_EXERCISE BRIEF_: In the data that follows, find the line with "повышению артериального давления"; transcribe it, every later line up to the one with "Что нельзя на безмолочной", and that line as well, exactly and with no others.

[RECORDED DATA — start]

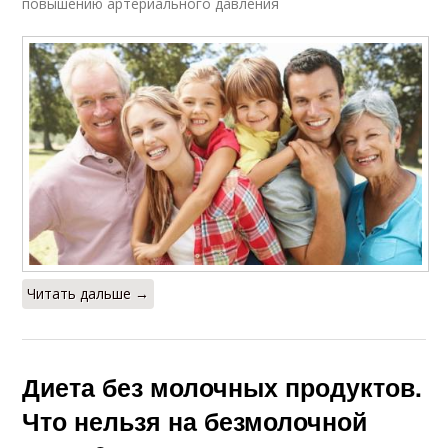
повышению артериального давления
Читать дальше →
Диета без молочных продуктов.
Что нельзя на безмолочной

[RECORDED DATA — finish]
[RECORDED DATA — start]

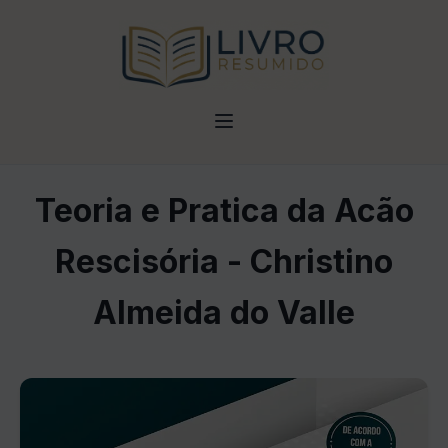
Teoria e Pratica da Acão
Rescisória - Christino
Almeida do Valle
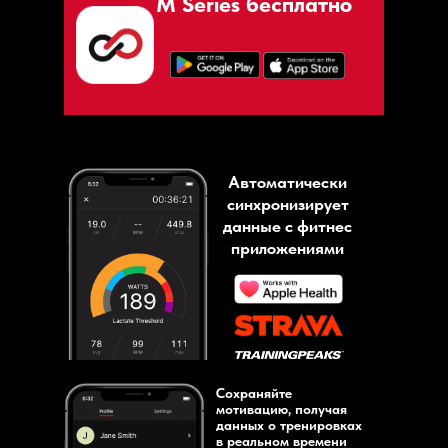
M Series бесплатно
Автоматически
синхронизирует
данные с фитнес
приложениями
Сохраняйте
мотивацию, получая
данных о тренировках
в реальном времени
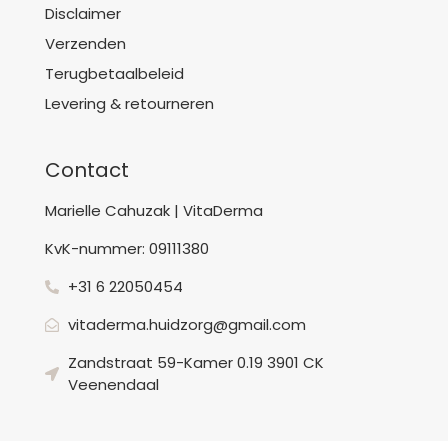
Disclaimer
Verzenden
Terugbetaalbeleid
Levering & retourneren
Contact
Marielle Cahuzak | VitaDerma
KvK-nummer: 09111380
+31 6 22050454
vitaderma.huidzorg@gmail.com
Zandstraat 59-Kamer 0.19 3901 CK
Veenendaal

[RECORDED DATA — finish]
[RECORDED DATA — start]

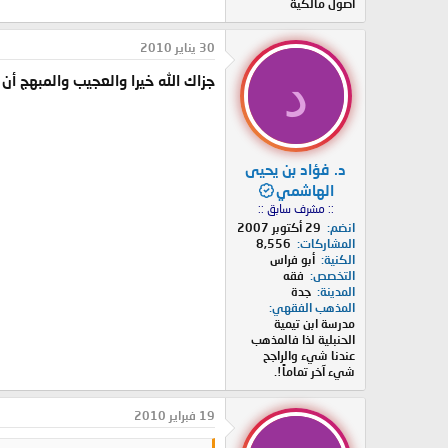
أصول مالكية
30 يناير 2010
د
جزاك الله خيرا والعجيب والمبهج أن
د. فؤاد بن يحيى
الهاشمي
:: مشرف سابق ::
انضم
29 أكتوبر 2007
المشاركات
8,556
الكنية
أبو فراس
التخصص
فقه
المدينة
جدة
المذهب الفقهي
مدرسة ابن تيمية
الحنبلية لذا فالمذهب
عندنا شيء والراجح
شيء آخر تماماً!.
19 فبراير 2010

[RECORDED DATA — finish]

_TASK RESULT_:
повышению артериального давления
Читать дальше →
Диета без молочных продуктов.
Что нельзя на безмолочной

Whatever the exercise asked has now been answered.